Re: Stuck with manipulating an array
by BillKSmith (Monsignor) on Aug 28, 2017 at 14:34 UTC
    You have not responded to Corion's comment about "good" binning. Is any valid solution "good enough"? Do you have additional criteria, but do not know how to specify them? Consider how you would want to divide the list of integers (0..1001). (Note that there are over 1000 possible solutions using two bins. Far more if more bins are allowed.)
    Bill
      I think the answer/snippet provided by tybalt89 was exactly what I was after...

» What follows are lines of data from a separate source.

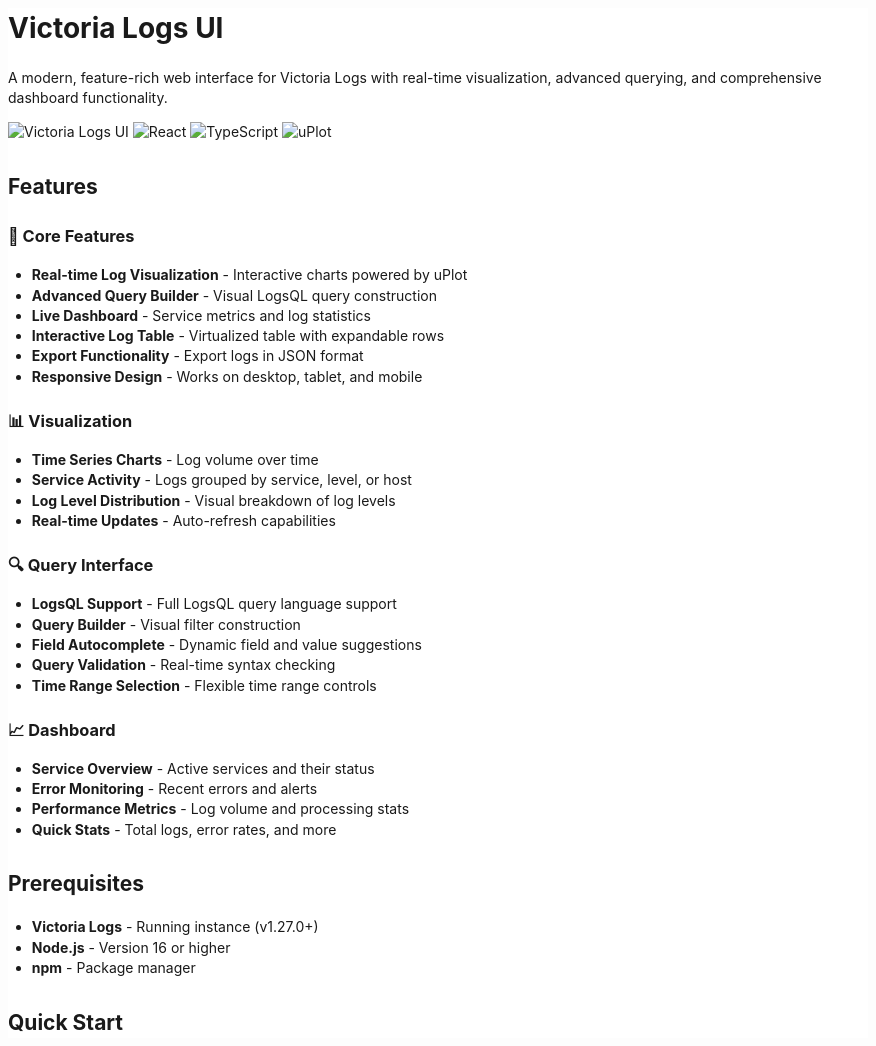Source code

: # Victoria Logs UI

A modern, feature-rich web interface for Victoria Logs with real-time visualization, advanced querying, and comprehensive dashboard functionality.

![Victoria Logs UI](https://img.shields.io/badge/Victoria%20Logs-UI-blue)
![React](https://img.shields.io/badge/React-18.2.0-blue)
![TypeScript](https://img.shields.io/badge/TypeScript-4.9.3-blue)
![uPlot](https://img.shields.io/badge/uPlot-1.6.24-green)

## Features

### 🚀 Core Features
- **Real-time Log Visualization** - Interactive charts powered by uPlot
- **Advanced Query Builder** - Visual LogsQL query construction
- **Live Dashboard** - Service metrics and log statistics
- **Interactive Log Table** - Virtualized table with expandable rows
- **Export Functionality** - Export logs in JSON format
- **Responsive Design** - Works on desktop, tablet, and mobile

### 📊 Visualization
- **Time Series Charts** - Log volume over time
- **Service Activity** - Logs grouped by service, level, or host
- **Log Level Distribution** - Visual breakdown of log levels
- **Real-time Updates** - Auto-refresh capabilities

### 🔍 Query Interface
- **LogsQL Support** - Full LogsQL query language support
- **Query Builder** - Visual filter construction
- **Field Autocomplete** - Dynamic field and value suggestions
- **Query Validation** - Real-time syntax checking
- **Time Range Selection** - Flexible time range controls

### 📈 Dashboard
- **Service Overview** - Active services and their status
- **Error Monitoring** - Recent errors and alerts
- **Performance Metrics** - Log volume and processing stats
- **Quick Stats** - Total logs, error rates, and more

## Prerequisites

- **Victoria Logs** - Running instance (v1.27.0+)
- **Node.js** - Version 16 or higher
- **npm** - Package manager

## Quick Start
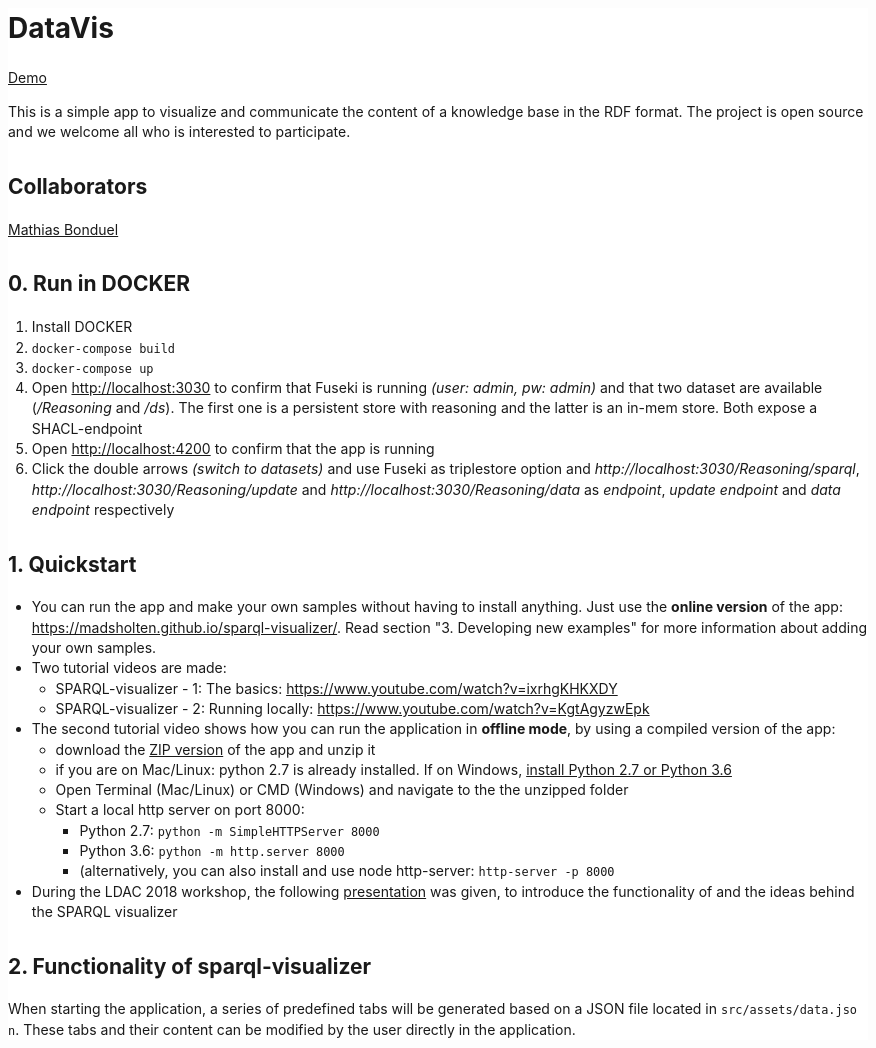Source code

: # DataVis

[Demo](https://madsholten.github.io/sparql-visualizer/)

This is a simple app to visualize and communicate the content of a knowledge base in the RDF format. The project is open source and we welcome all who is interested to participate.

## Collaborators
[Mathias Bonduel](https://www.researchgate.net/profile/Mathias-Bonduel)

## 0. Run in DOCKER
1. Install DOCKER
2. `docker-compose build`
3. `docker-compose up`
4. Open [http://localhost:3030](http://localhost:3030) to confirm that Fuseki is running *(user: admin, pw: admin)* and that two dataset are available (*/Reasoning* and */ds*). The first one is a persistent store with reasoning and the latter is an in-mem store. Both expose a SHACL-endpoint
5. Open [http://localhost:4200](http://localhost:4200) to confirm that the app is running
6. Click the double arrows *(switch to datasets)* and use Fuseki as triplestore option and *http://localhost:3030/Reasoning/sparql*, *http://localhost:3030/Reasoning/update* and *http://localhost:3030/Reasoning/data* as *endpoint*, *update endpoint* and *data endpoint* respectively

## 1. Quickstart

* You can run the app and make your own samples without having to install anything. Just use the **online version** of the app: https://madsholten.github.io/sparql-visualizer/. Read section "3. Developing new examples" for more information about adding your own samples.
* Two tutorial videos are made:
  - SPARQL-visualizer - 1: The basics: https://www.youtube.com/watch?v=ixrhgKHKXDY 
  - SPARQL-visualizer - 2: Running locally: https://www.youtube.com/watch?v=KgtAgyzwEpk 
* The second tutorial video shows how you can run the application in **offline mode**, by using a compiled version of the app:
  - download the [ZIP version](https://github.com/MadsHolten/sparql-visualizer/blob/master/sparql-viz.zip?raw=true) of the app and unzip it
  - if you are on Mac/Linux: python 2.7 is already installed. If on Windows, [install Python 2.7 or Python 3.6](https://www.python.org/downloads/)
  - Open Terminal (Mac/Linux) or CMD (Windows) and navigate to the the unzipped folder
  - Start a local http server on port 8000:
    - Python 2.7: `python -m SimpleHTTPServer 8000`
    - Python 3.6: `python -m http.server 8000`
    - (alternatively, you can also install and use node http-server: `http-server -p 8000`
* During the LDAC 2018 workshop, the following [presentation](http://linkedbuildingdata.net/ldac2018/files/Presentations/20180619_sparql-visualizer_MathiasBonduel.pdf) was given, to introduce the functionality of and the ideas behind the SPARQL visualizer


## 2. Functionality of sparql-visualizer

When starting the application, a series of predefined tabs will be generated based on a JSON file located in `src/assets/data.json`. These tabs and their content can be modified by the user directly in the application.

        Ok, I am basically stuck here:
        #!/usr/bin/perl use Data::Dumper; while(<DATA>) { $all_numbers=$_; chomp $all_numbers; @vector=(); @vector = split(/\@/, $all_numbers); $start; @answer; for ( sort {$a <=> $b} @vector) { if( not defined $start or $_ > $start + 1000 ) { push @answer, [ $_ ]; $start = $_; } else { push @{ $answer[-1] }, $_; } } for $i ( 0 .. $#answer ) { print "$i\t [ @{$answer[$i]} ]\n"; } print "//\n"; } __DATA__ 141326478@103194415@50137382@86004442@86004438@86004434@85280835@17916 +134@85280834@86004437@85280832@53250112@50137387@50137380@29223108@25 +694155@86004431 6901075@6901079@34073753@88911904@34073751@91346449@34073757

        If I only have 1 line of data, it works perfectly, but If I have these 2, it creates this:
        0 [ 17916134 ] 1 [ 25694155 ] 2 [ 29223108 ] 3 [ 50137380 50137382 50137387 ] 4 [ 53250112 ] 5 [ 85280832 85280834 85280835 ] 6 [ 86004431 86004434 86004437 86004438 86004442 ] 7 [ 103194415 ] 8 [ 141326478 ] // 0 [ 17916134 ] 1 [ 25694155 ] 2 [ 29223108 ] 3 [ 50137380 50137382 50137387 ] 4 [ 53250112 ] 5 [ 85280832 85280834 85280835 ] 6 [ 86004431 86004434 86004437 86004438 86004442 ] 7 [ 103194415 ] 8 [ 141326478 6901075 6901079 34073751 34073753 34073757 88911904 +91346449 ] //

        What am I doing wrong?
Re: Stuck with manipulating an array
by salva (Canon) on Aug 28, 2017 at 13:16 UTC
    well, forget about the computer, how would you solve the problem using your brain alone?